Caso recente em Belo Horizonte reforça alerta sobre violência contra a mulher
O cenário de violência retratado pelas estatísticas também se reflete em ocorrências registradas recentemente em Minas Gerais. Na última segunda-feira (15), um homem foi preso em Belo Horizonte suspeito de tentar matar a ex-noiva, em um caso que voltou a evidenciar a recorrência das agressões contra mulheres e os desafios enfrentados na prevenção desse tipo de crime.
Segundo a Polícia Militar, a vítima, uma empresária de 37 anos, foi espancada e estrangulada até perder a consciência dentro de um salão de beleza na capital mineira. Imagens de câmeras de segurança registraram o momento em que ela foi carregada desacordada para um carro pelo suspeito.
As investigações apontam que o homem já havia sido denunciado anteriormente por outras mulheres por ameaças, perseguição e descumprimento de medidas protetivas. Registros policiais indicam ocorrências relacionadas à violência doméstica desde 2013, incluindo relatos de intimidação, agressões e desrespeito a decisões judiciais que proibiam contato com as vítimas.

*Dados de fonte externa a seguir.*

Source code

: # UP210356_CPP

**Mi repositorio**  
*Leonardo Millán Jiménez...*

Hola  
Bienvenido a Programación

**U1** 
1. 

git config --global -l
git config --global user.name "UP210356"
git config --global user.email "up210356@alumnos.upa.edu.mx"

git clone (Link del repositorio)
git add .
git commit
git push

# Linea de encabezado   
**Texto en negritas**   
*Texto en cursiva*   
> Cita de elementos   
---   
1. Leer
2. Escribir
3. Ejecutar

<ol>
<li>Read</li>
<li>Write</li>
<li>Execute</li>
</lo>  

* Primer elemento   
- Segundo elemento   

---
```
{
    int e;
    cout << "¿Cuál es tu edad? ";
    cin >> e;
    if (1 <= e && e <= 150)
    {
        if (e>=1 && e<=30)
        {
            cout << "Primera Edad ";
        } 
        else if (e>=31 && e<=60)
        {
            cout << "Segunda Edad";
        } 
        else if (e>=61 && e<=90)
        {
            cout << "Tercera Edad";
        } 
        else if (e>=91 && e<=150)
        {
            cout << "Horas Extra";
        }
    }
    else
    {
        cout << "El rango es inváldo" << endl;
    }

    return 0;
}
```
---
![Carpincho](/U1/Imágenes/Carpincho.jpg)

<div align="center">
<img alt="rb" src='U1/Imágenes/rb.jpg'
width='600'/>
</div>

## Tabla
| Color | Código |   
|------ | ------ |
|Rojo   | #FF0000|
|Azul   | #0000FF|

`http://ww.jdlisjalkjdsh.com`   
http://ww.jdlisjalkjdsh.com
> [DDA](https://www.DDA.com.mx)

O caso ocorre em um contexto no qual especialistas e entidades de defesa dos direitos das mulheres alertam para a importância da denúncia e do fortalecimento das redes de proteção. Embora cada ocorrência tenha características próprias, os feminicídios e as tentativas de feminicídio costumam ser precedidos por episódios de violência física, psicológica ou perseguição praticados por parceiros ou ex-companheiros.
Caminhada e homenagem às vítimas
A programação do ato prevê atividades de sensibilização ainda durante a concentração no Centro de Juiz de Fora. Em seguida, os participantes seguirão até a Câmara Municipal, onde serão realizadas manifestações e intervenções simbólicas voltadas à reflexão sobre os impactos da violência de gênero.
Durante a mobilização, também está prevista uma homenagem às mulheres vítimas de feminicídio. A proposta é lembrar que, por trás dos números divulgados em levantamentos oficiais, existem histórias, famílias e trajetórias interrompidas pela violência.
A iniciativa reúne instituições que atuam diretamente no acolhimento, atendimento e proteção de mulheres em situação de violência, entre elas a Casa da Mulher, o Centro Integrado de Atendimento à Mulher (Ciam), a Delegacia Especializada de Atendimento à Mulher, a Radiopatrulha de Proteção à Mulher da Polícia Militar, a Vara Especializada em Violência Doméstica e Familiar contra a Mulher, a Casa de Therta e a Rede de Enfrentamento à Violência Doméstica (Rediv). A expectativa é que a mobilização contribua para ampliar o debate sobre o feminicídio e reforçar a importância da prevenção e da denúncia diante de um problema que continua presente em Minas Gerais e em todo o país.